In a previous question (Working with heterogenous data in a statically typed language), I asked about how F# handles standard tasks in data analysis, such as manipulating an untyped CSV file. Dynamic langauges excel at basic tasks like
data = load('income.csv')
data.log_income = log(income)
In F#, the most elegant approach seems to be the question mark (?) operator. Unfortunately in the process we lose static typing and still need type annotations here and there.
One of the most exciting future feature of F# are Type Providers. With minimal loss of type safety, a CSV type provider could provide types by dynamically examining the file.
But data analysis typically doesn't stop there. We often transform the data and create new datasets, via a pipeline of operations. My question is, can Type Providers help if we mostly manipulate data? For instance:
open CSV // Type provider
let data = CSV(file='income.csv') // Type provider magic (syntax?)
let log_income = log(data.income) // works!
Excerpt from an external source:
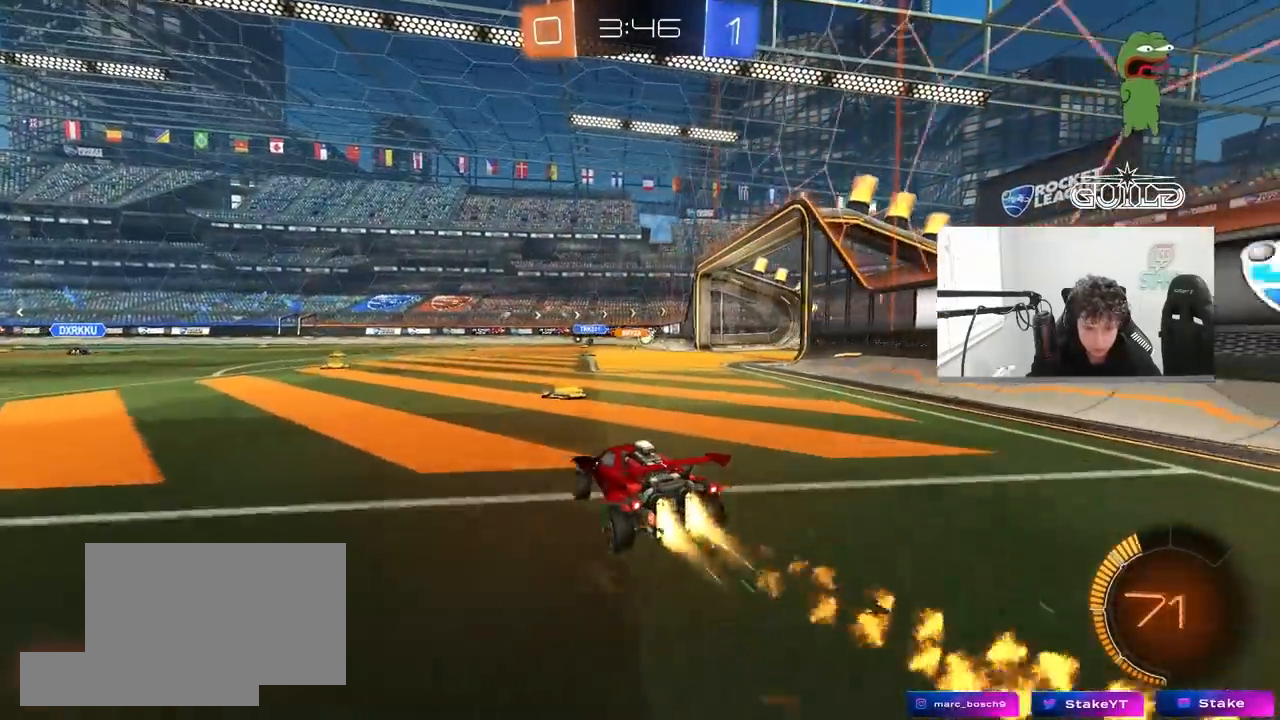
{"keys": ["d", "shift"], "mouse": [], "mouse_move": "still", "events": [[33, "d", "up"], [33, "mouse_right", "down"], [83, "shift", "down"], [117, "d", "down"], [117, "mouse_right", "up"], [167, "mouse_right", "down"], [217, "s", "down"], [217, "w", "up"], [317, "mouse_left", "up"], [350, "mouse_right", "up"], [500, "s", "up"]]}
This works but pollutes the global namespace. It is often more natural to think about adding a column, rather than creating a new variable. Is there some way to do?
let data.logIncome = log(data.income) // won't work, sadly.
Do type providers provide an escape from using the (?) operator when the goal is creating new derivative or cleaned-up datasets?
Perhaps something like:
let newdata = colBind data {logIncome = log(data.income)} // ugly, does it work?
Other ideas?